Helping traditional clay roofs meet modern standards


Traditional clay roofs are an important feature of many of Britain’s oldest towns and villages, playing a key role in the rural landscape. This is certainly the case in my area of the country, Yorkshire, where we have three Areas of Outstanding Natural Beauty and three National Parks. Therefore, preserving the heritage of traditional clay roofs in these areas is very important.

Yet at the same time, the ongoing challenges of increasingly extreme and volatile weather in the UK, means that clay roofs need to conform to modern fixing standards. Since the revised BS 5534 was introduced, there has been some real concern among roofing contractors and builders about how to balance the traditional aesthetic with stricter fixing requirements. This is of particular concern in parts of the country that have very strict planning stipulations.

There seems to be a misconception that in order to comply with BS 5534:2014, a dry fix system must be used for all single lap tiles. However, this isn’t the case. While on a modern building, in a non-conservation area, dry fix will undoubtedly be the most secure and cost effective option, for some traditional and heritage builds it simply won’t be appropriate. That’s why BS 5534 does allow for mortar bedding, as long as it is also accompanied by mechanical fixing.

At Marley Eternit, our technical experts are here to help contractors working in Areas of Outstanding Natural Beauty, so that they can create a traditional roof which meets planning requirements, but is also fixed to modern standards. In addition to our dry fix systems, we also offer mortar-bedded mechanical fixing kits and verge clips that can be used for traditional builds, as well as our SoloFix one piece clip and nail that can reduce roof clipping time by 30%. We also sell double dentil slips, which we recommend are used for mortar bedded projects. These slips are inserted into the mortar along ridges and hips to prevent it from cracking.

With some listed and historic buildings, it can be difficult to find a practical, or acceptable aesthetic, way to fix the tile mechanically on the roof. Earlier this year, BS 5534 was revised to clarify this situation and the standard now states that the recommendations may not always be appropriate for old roofs, especially for historically or architecturally important buildings. In these cases, it is now recommended to consult with the local planning authority or appropriate conservation organisation.

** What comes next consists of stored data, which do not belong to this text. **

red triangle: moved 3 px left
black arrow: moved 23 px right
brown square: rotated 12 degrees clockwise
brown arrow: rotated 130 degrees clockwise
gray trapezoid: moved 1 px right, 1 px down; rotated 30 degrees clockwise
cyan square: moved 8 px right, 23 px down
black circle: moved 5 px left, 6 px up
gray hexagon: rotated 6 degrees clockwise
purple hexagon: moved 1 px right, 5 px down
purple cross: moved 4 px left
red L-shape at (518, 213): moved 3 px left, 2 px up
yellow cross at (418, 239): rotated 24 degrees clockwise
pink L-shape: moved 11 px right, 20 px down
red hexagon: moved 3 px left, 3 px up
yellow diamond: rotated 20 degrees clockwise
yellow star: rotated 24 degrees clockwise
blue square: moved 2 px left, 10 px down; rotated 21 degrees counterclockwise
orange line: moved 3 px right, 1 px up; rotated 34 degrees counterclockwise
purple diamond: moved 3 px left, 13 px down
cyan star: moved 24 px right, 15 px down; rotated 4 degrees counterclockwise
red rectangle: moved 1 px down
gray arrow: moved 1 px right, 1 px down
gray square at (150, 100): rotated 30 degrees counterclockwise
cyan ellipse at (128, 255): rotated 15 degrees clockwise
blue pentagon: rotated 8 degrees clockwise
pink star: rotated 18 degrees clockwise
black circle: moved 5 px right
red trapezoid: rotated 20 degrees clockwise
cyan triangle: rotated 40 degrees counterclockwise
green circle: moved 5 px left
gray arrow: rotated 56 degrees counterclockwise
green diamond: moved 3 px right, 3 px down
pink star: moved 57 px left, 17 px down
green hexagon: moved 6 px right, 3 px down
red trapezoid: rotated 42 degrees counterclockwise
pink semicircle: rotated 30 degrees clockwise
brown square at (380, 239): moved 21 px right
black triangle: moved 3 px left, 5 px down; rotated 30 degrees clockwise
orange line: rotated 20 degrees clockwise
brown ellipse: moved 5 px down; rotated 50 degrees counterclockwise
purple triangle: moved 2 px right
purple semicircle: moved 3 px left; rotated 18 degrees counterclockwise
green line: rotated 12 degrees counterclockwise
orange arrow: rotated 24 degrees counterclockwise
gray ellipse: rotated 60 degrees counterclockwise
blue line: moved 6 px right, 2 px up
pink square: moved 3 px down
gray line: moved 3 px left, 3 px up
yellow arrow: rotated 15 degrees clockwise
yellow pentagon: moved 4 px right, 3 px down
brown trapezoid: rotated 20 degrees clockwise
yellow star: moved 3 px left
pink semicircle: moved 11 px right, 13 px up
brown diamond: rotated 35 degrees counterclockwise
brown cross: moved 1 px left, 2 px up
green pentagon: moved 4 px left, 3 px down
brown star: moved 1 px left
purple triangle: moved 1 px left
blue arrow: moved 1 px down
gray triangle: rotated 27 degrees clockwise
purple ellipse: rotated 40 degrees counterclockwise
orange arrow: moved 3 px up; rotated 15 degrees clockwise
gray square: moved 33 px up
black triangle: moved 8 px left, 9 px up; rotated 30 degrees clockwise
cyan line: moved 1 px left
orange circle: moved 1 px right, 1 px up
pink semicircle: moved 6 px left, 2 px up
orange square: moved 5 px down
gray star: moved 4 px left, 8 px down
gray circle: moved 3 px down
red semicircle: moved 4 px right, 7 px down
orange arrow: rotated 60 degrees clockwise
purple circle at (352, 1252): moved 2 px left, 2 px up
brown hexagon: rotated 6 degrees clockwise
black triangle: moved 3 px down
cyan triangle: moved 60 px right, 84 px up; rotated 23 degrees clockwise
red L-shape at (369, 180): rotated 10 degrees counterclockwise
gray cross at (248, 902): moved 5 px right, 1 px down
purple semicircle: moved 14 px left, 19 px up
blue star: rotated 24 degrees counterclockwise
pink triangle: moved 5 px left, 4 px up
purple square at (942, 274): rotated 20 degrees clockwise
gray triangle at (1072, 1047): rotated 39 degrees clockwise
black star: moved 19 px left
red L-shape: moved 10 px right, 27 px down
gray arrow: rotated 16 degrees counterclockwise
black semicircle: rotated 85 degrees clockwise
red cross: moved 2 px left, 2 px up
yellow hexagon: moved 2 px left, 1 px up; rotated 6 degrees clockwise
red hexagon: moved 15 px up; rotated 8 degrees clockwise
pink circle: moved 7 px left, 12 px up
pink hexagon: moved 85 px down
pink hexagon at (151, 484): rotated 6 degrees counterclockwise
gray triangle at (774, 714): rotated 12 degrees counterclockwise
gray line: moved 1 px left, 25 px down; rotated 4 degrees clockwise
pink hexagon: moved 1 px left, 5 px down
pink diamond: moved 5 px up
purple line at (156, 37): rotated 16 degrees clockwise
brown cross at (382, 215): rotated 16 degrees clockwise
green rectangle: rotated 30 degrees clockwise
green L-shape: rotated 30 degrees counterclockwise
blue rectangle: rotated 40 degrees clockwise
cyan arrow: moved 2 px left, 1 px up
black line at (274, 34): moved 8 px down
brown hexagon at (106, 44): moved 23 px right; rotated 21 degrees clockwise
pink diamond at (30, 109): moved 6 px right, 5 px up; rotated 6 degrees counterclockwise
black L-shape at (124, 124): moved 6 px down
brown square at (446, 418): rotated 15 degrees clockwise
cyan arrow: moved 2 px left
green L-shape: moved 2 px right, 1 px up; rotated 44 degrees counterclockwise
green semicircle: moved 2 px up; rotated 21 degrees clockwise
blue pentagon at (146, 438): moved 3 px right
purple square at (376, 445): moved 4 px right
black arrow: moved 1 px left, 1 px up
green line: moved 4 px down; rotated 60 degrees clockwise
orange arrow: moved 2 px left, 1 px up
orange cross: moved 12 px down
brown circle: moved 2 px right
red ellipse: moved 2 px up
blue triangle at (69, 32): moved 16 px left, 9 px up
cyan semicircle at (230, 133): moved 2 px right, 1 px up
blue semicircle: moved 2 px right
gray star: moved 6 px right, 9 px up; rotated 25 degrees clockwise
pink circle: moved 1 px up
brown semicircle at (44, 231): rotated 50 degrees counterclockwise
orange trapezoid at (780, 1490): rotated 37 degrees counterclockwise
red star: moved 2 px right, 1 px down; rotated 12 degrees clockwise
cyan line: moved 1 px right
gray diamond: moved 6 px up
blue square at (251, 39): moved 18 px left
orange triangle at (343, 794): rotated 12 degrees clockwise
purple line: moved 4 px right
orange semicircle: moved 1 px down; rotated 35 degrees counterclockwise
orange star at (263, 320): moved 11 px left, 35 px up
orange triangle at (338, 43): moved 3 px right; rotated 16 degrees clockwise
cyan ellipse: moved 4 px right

Yet in many cases, contractors will actually want to use dry fix on a traditional clay roof because of the security and time saving benefits. In these cases, we have a range of dry fix systems that can be used to help create the right aesthetic. For example, a traditional clay pantile can’t usually be used with a dry fix system, but our Lincoln interlocking pantile can.

Pantiles and planning
Pantiles are widely used in my area in Yorkshire, as well as other parts of the country such as Lincolnshire, East Anglia, Norfolk, Humberside and Eastern Scotland. Some roofers may never have to fit them, but they are often stipulated by planning in conservation areas and they are well known for being difficult to install, requiring lots of sorting and setting out time.

However, our Lincoln interlocking product, while looking like a traditional clay pantile, is designed to reduce the amount of time contractors spend on a roof. It has a completely ‘open-gauge’ to speed up installation, providing flexibility, without the need for complicated setting out or specialist skills.

There is a misconception that clay interlocking pantiles might not be accepted by planning. However, our Lincoln tiles have already been used on projects in conversation areas across the country. For example, they were recently used on a double barn conversion in the Teversal conservation area in Nottinghamshire. Our Lincoln pantiles in Rustic Red were chosen to replace the roofs on the historic barns because the tiles were easier to install, but still gave the traditional curved rustic aesthetic dictated by planning.

Recently I spoke with many planning departments across Yorkshire on this subject, and all but one sub planning group, said they have no issues at all with an interlocking clay pantile like the Lincoln because of its hidden cloaked interlock, which gives the appearance of a non-interlocking tile when laid on a roof. In fact, it can actually be used almost anywhere in Yorkshire and this is a similar picture across the rest of the UK.